Meta should clarify the Hate Speech Community Standard and the guidance provided to reviewers, explaining that even implicit references to protected groups are prohibited by the policy when the reference would reasonably be understood. The Board will consider this recommendation implemented when Meta updates its Community Standards and Internal Implementation Standards to content reviewers to incorporate this revision.
Our commitment: We will update our Community Standards and internal policy guidance to clarify our approach to implicit hate speech, by which we mean hate speech that requires context to interpret. We will explain that it will only be removed when we can reasonably understand the user’s intent.

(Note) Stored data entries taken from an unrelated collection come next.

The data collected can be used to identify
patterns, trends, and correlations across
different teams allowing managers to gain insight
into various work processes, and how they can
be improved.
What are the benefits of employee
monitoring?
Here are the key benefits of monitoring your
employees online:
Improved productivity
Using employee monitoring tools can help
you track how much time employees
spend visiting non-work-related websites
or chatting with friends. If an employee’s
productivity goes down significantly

Considerations: We believe that people use their voice and connect most freely when they don’t feel attacked on the basis of who they are. For that reason, we don’t allow hate speech on our platforms. However, in order to review the volume of expression that people who use our platforms share every day, we have to apply a high-capacity, high-consistency approach. This is why we only remove content when we can reasonably conclude that it contains a hate speech attack based on the context.

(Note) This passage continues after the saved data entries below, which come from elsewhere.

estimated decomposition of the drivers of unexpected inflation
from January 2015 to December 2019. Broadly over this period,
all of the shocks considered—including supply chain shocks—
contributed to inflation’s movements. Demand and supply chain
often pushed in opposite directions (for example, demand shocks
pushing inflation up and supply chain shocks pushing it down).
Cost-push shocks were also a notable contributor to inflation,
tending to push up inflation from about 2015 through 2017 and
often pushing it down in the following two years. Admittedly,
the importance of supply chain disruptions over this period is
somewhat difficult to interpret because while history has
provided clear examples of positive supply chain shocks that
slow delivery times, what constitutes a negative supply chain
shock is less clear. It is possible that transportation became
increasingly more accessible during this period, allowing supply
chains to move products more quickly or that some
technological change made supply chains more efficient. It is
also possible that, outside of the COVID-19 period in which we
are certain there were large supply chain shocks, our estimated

Our reviewers make decisions based on the letter of our hate speech policy without adding their own viewpoints. Our at-scale reviewers may escalate questions for expert review where the application of our policy is ambiguous or requires additional context. Content that may contain implicit hate speech, which often uses ambiguous language or requires additional context to interpret, may qualify for this kind of escalation.
The challenges of addressing implicit hate speech can be illustrated with these examples: One post shows an image of a Neo-Nazi rally with the caption, “wow.” A second post shows a meme with two images side-by-side, one showing Adolf Hitler surrounded by German children and the other showing Angela Merkel surrounded by Syrian refugees with a caption that reads, “Germany then vs. Germany now.” In both cases, the intent behind the content is ambiguous: it could be hate speech or it could be speech that condemns hate. When we are unable to determine whether a person’s speech is hate speech, we leave that expression on our platforms.
Next steps: We will add additional language to our Community Standards and policy guidance to clarify that our approach to implicit hate speech is to remove it if it is escalated and we can reasonably understand the user’s intent. We will report on our progress in a future Quarterly Update.